Escuché la lluvia desde la cama, después de tres días con fiebre por fin quise levantarme, y ver desde la ventana como las gotas de agua salpicaban una y otra vez en los charcos.
De vez en cuando aparecía uno de los vecinos corriendo con el paraguas en la mano y con los pantalones ya mojados. No recuerdo dónde estaba mamá a esas horas, posiblemente debía estar sentada en una silla de la cocina que daba a un patio interior, pero desde allí uno se perdía todo el ajetreo de la calle.
Yo miraba de la ventana a la puerta, iba de una a otra, y en una de esas ocasiones mi vista se topó con un chubasquero verde que estaba colgado en el perchero, era muy grande para mí, pero la idea ya había empezado a rondarme la cabeza.
La lluvia caía cada vez más fuerte y la escuchaba, cla cla cla, y las tejas dejaban caer el agua como si fuese una cortina.
La casa de enfrente ya vieja en esa época de mi infancia, tenía una acera estrecha donde a duras penas cabía una sola persona, y el agua goteaba justo en el bordillo.

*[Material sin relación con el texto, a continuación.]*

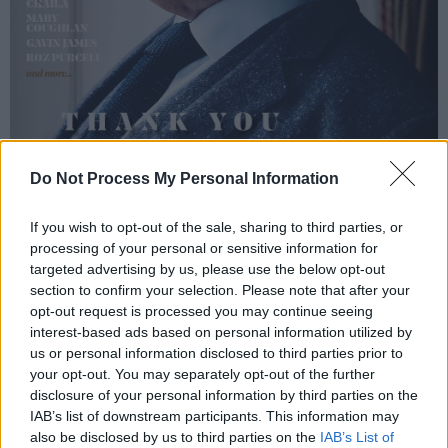
Do Not Process My Personal Information
If you wish to opt-out of the sale, sharing to third parties, or
processing of your personal or sensitive information for
targeted advertising by us, please use the below opt-out
section to confirm your selection. Please note that after your
opt-out request is processed you may continue seeing
interest-based ads based on personal information utilized by
us or personal information disclosed to third parties prior to
your opt-out. You may separately opt-out of the further
disclosure of your personal information by third parties on the
IAB’s list of downstream participants. This information may
also be disclosed by us to third parties on the
IAB’s List of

Ahora, yo sabía exactamente lo que iba a hacer, así que me giré despacio, sin hacer ruido, y de puntillas me dirigí al perchero. Allí también estaban colgados un par de paraguas, reconocí el del abuelo porque ya estaba desgastado del mango, debía de haber llovido mucho en su vida, recuerdo que pensé eso mientras me subía al pequeño sillón que había debajo, para poder coger el impermeable.
Triunfal lo agarré, baje despacio, con mucho cuidado de no hacer ruido. No quería que nadie me impidiera realizar mi plan.
Al ponérmelo me di cuenta que casi llegaba a mis pies, pero no me importó, abroché uno a uno los cinco botones que tenía y giré el pomo de la puerta muy despacio. ¡No vaya a ser que mamá se dé cuenta! Pensé.
Nada más abrir la puerta se coló el aroma de la lluvia, ese olor inconfundible a tierra mojada, se metió por la nariz, llegó a mis pulmones y salió por mi boca dejándome el sabor dulce del agua.
Las primeras gotas las sentí en la cara, después en mis hombros, y en pocos minutos mi pelo empezó a gotear, me dirigí a la acera que veía a través de mi ventana y me puse debajo de los canalones, primero permanecí allí quieta, después extendí mis brazos y, corrí arriba y abajo por la calle Caldereros, hasta que ya ni una sola parte de mi cuerpo permanecía seca.
Hubo muchos días de lluvia después de este, pero nunca en ninguno de ellos me sentí tan libre como en aquel. Ahora, después de cuarenta años cada vez que llueve vuelvo a mirar hacía la calle y añoro a esa niña pequeña que corría bajo la lluvia.